I happen to live in this Bubbleland that Huckabee mocks. I am a progressive liberal. I am not an elitist simply because of where I live. I am solidly middle-class. I eat meat, pay too much in taxes and will never be rich. I probably have more in common with Huckabee’s people than he does, seeing that he is building a $3 million home in Blue Mountain Beach, a beach resort in Florida. Huckabee is worth approximately $7 million from book sales and his lucrative Fox News show contract. I live in a walk-up in a section of New York most people never go. Now who is the elitist?

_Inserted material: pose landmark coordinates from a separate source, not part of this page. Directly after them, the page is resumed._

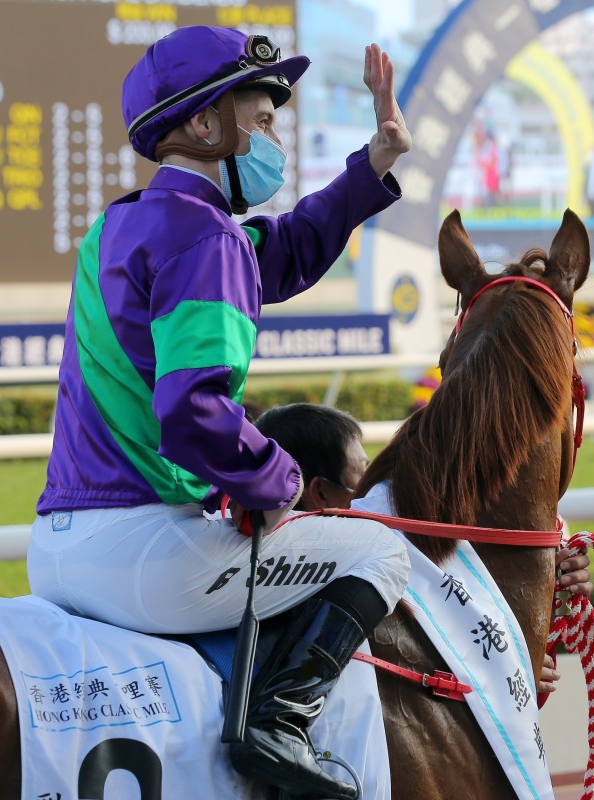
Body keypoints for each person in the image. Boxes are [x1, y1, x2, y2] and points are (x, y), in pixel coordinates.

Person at [26, 26, 413, 800]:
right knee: (378, 554)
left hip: (57, 544)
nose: (271, 136)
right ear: (206, 124)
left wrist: (373, 166)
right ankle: (279, 723)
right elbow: (194, 411)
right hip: (140, 548)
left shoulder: (124, 224)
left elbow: (285, 250)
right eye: (261, 118)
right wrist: (280, 481)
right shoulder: (205, 238)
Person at [253, 402, 594, 693]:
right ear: (321, 494)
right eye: (363, 474)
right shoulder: (348, 582)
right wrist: (504, 677)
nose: (377, 492)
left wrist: (546, 575)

The difference between Huckabee and myself is that I don’t begrudge him his lifestyle. He earned it. He deserves to roll around in his bed of money if that’s what he wants. Go, be rich! Build a beach house, drive a fancy car and fly business class. I’m fine with that. In fact, most of us liberal elitist snobs would agree. You work hard and you deserve the compensation. But Huckabee is a hypocrite. He stokes the fuel of unjust anger when he pits the “un-American liberals” against “real Americans” who actually work for a living. When he maligns the Harvard educated and claims that a state college education is just as good, he is unfair to those who worked their ass off to go to a premiere university that they probably can’t even afford.


Huckabee seemingly enjoys pitting the Heartland and Southerners against everyone else. He likes to keep these myths of difference alive. But what he is doing is helping to destroy any semblance of cooperation and compromise between fractious political parties. He has no interest in looking for common ground and putting it under a magnifying glass. The more he riles up his base, the more his base gives his PAC money which then employs several members of his family to a tune of over $400,000.
I assure you that I have much more in common with a single woman living in Missouri than Huckabee does. It benefits his presidential ambitions to tell us over and over again how different we all are. His message that the single woman in Missouri is a far better American simply because of where she lives is not just disingenuous but dangerous. It encourages the angry “us-versus-them” narrative he and his nasty ilk created. According to Huckabee, being a real American has nothing to do with what you inherently believe but where your mail is delivered.
Here’s a little news for Huckabee. Based on the 2010 census, the median household income in California was $61,094 compared to the national average of $53,046. So much for living large in La La Land. The median income for people in New York State was $58,003. Not exactly Lifestyles of the Rich and Famous.
So, contrary to what this self-serving con-artist wants us to believe, we all pretty much want the same things. We want lower taxes for the middle class, a good paying job, affordable health care so we do not become bankrupt through illness or injury, an the right to marry who we want (OK a stretch here). We also want corporations to have their tax loopholes slammed shut. Maybe I’m crazy, but I think we are much closer to agreeing than Huckabee would admit. He can’t admit it since his presidential bona fides rest on his brand of fiery Baptist preacher divisive politics.
Although now that he quit his job at Fox News and is unemployed, maybe he can finally relate to the rest of us.